We got in the car to go home & I cracked. I expressed my frustration in what I thought was his giving up mid-round. I brought up all the things I’d seen that day and gave my opinion on his performance (which wasn’t good).
I. Was. An. Asshole. (Sorry for the language…but that’s what I was)
Here was a man…a gentle man…a fragile man at that time…who just had what was arguably the worst day of his life to date…and here I was compounding it. Rubbing salt into a wound is being kind. I was beating him to death with his own arm.
Golf wife fail…on SO many levels.
I’ll leave out the details of the fallout that ensued and cut to the end…I apologized. A lot. I practically begged for his forgiveness (which he eventually offered) and made a solemn vow to him that night. I would step back. I need to be Tom’s “safe place”. To be where he goes to seek shelter from the storm that is the stress of professional golf. I need to let his caddies & coach weather the storm on the golfcourse with him…and while I will walk & watch every round like I always do, I will NOT criticize him or offer my take on his game anymore (unless it’s positive).
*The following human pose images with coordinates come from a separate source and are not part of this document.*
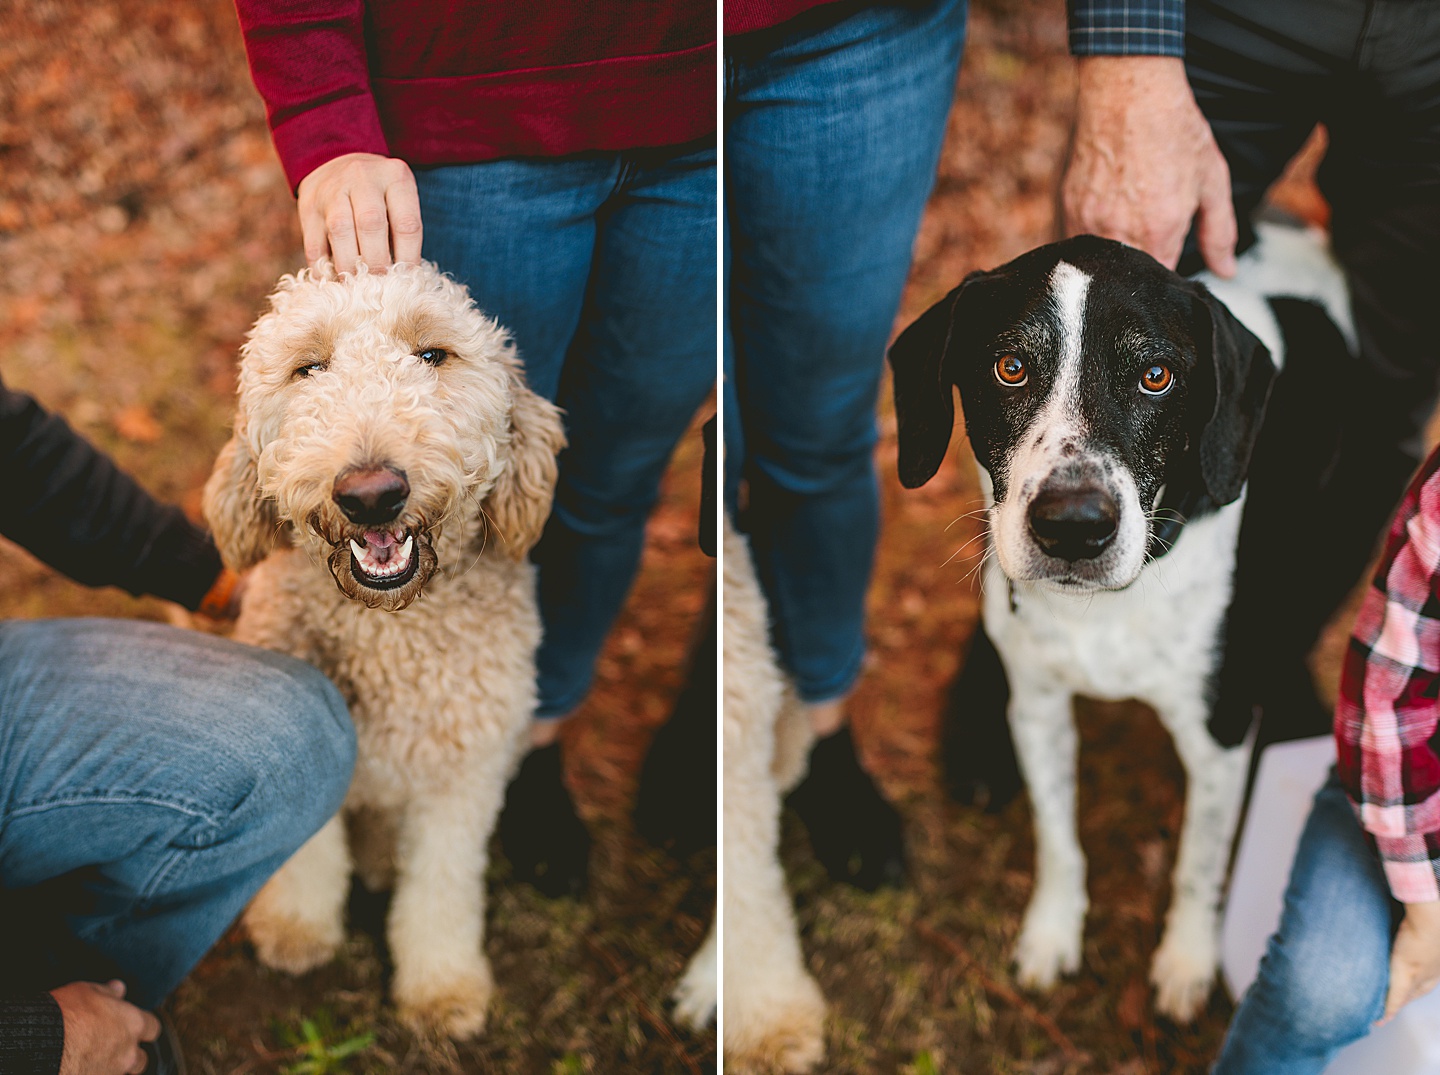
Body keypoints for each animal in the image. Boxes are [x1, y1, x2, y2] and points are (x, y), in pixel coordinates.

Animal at [203, 256, 561, 1036]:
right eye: (308, 368)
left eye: (433, 355)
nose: (371, 493)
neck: (390, 628)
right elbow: (309, 857)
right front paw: (296, 928)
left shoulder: (465, 777)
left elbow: (442, 886)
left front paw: (442, 985)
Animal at [892, 224, 1353, 1018]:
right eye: (1010, 367)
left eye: (1156, 376)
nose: (1073, 527)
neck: (1108, 607)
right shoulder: (1038, 705)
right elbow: (1057, 838)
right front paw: (1052, 931)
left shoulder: (1221, 732)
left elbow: (1199, 862)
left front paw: (1188, 960)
That day I learned a lot about myself (not much good) and that day will forever be what I feel to be the most awful thing I’ve ever done in the 20 years we’ve been married. Fortunately, I am truly married to my best friend and he loves me despite my failures.
Fast forward to today – we’ve moved past that…and he will never speak of it again…because that’s just who he is. Me? I purposefully will never forget that day…or that week. I only pray that I NEVER break my vow and I truly remain his always safe place.